Ainsi que la plupart des survivants de la Shoah, j'ai passé les années d'après-guerre à vivre ma vie et n'ai que très rarement pensé aux évènements de ces années-là.

En 1994, il y eut une action ethnique aux Balkans; un journal publia la photo d'un Serbe—ou était-ce un Croate, un Kosovar ou un Albanais?—poussant une brouette chargée de ses maigres biens dans un paysage enneigé. Un chien squelettique, sans doute affamé, errait à l'arrière-plan.

Ce fut un choc.

Cette scène me ramena plus d'un demi-siècle en arrière lorsque nos parents, à la recherche d'un toit, avaient brouetté Ernst, mon frère cadet, de neuf ans, trop faible pour se déplacer par ses propres moyens.

Tout comme ce pauvre homme à la brouette, ils avaient, eux aussi, commis ce crime impardonnable d'être différents de la majorité.

Maintenant père de deux enfants, j'ai réalisé ce qu'a dû être le calvaire de ces pauvres gens. Une image vaut cent paroles et je fis un croquis de cette scène, me basant sur la photo du journal.

Mon frère dit se rappeler, vaguement, son brouettage mais, très clairement, le chien qui rôdait par là.

Family in the snow
1941. Rude hiver de guerre. A la recherche d'un toit.

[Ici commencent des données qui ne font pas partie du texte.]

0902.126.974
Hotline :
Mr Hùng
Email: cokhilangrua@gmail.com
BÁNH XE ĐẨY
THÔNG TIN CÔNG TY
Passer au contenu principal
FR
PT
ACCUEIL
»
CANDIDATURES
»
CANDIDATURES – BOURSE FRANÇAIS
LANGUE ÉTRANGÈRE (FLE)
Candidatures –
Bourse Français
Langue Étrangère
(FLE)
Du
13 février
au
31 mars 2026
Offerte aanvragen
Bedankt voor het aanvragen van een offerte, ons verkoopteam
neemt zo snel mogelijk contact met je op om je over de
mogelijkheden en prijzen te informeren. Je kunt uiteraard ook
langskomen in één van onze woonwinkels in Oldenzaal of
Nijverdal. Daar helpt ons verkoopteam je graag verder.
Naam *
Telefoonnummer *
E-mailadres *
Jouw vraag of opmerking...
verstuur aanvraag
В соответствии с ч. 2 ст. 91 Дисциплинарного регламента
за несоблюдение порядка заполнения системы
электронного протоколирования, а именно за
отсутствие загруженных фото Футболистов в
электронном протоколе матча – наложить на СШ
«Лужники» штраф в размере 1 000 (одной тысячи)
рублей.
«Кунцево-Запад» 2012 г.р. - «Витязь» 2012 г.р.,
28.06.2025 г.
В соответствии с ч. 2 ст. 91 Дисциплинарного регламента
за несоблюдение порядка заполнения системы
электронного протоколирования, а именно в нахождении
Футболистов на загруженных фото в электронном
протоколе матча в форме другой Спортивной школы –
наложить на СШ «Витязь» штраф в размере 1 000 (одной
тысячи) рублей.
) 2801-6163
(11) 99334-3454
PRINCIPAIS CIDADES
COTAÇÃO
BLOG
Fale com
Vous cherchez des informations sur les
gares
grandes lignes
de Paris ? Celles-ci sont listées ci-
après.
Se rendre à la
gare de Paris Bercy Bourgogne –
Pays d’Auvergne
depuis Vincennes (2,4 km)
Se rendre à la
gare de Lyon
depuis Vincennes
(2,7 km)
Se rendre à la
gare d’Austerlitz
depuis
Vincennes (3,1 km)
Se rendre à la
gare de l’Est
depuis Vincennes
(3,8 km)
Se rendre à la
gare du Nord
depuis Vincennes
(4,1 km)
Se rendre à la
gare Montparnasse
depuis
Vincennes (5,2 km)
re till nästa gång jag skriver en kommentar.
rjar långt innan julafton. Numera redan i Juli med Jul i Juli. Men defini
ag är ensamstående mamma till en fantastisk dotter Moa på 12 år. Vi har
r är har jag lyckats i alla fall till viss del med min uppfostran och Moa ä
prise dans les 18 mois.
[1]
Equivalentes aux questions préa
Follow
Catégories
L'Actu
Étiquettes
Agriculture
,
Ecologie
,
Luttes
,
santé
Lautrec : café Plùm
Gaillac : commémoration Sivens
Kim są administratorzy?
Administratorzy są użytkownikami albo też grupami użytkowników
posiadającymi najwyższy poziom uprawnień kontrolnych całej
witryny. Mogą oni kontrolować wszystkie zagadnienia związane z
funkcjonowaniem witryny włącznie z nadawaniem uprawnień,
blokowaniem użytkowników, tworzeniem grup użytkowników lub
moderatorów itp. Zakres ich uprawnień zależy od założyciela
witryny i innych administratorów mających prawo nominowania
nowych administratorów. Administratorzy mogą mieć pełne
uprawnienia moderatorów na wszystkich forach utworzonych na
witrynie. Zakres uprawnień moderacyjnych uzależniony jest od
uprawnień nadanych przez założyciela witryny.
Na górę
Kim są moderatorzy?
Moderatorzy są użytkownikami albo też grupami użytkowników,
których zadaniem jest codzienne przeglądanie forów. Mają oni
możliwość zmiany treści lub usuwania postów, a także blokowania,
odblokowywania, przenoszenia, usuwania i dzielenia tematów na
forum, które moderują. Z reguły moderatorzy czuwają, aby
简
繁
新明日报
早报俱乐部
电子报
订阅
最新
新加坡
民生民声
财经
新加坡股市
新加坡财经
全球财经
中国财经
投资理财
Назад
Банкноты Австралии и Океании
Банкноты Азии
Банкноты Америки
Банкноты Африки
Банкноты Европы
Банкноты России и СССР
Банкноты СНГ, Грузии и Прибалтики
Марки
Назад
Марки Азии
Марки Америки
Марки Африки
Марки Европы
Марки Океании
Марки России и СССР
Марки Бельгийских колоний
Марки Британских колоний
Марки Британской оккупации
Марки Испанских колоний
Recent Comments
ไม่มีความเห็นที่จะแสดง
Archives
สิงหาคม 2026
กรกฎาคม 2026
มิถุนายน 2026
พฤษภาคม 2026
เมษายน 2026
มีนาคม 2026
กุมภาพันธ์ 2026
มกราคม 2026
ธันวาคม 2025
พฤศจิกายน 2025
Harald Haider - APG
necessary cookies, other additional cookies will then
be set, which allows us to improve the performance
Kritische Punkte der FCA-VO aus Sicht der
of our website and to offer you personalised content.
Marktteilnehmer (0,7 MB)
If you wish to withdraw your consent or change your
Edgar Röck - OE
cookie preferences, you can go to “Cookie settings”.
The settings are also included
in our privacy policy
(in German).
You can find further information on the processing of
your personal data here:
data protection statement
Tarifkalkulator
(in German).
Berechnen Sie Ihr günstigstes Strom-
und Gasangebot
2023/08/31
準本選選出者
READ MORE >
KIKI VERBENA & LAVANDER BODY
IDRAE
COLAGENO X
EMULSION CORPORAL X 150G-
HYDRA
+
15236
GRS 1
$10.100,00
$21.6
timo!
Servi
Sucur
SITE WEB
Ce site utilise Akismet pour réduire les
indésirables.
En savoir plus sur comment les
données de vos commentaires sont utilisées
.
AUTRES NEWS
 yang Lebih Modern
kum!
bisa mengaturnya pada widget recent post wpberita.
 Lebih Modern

Cela aviva toutes sortes de souvenirs et je fis une aquarelle de chaque souvenir au fur et à mesure que nous en parlions et, soit avec mon frère soit avec mes enfants, j'allais "croquer" les lieux du pénible itinéraire de notre famille—Kristallnacht, Dachau, l'Exode de 40, Les Milles, Theresienstadt, Le Masgelier, les monts des Cévennes.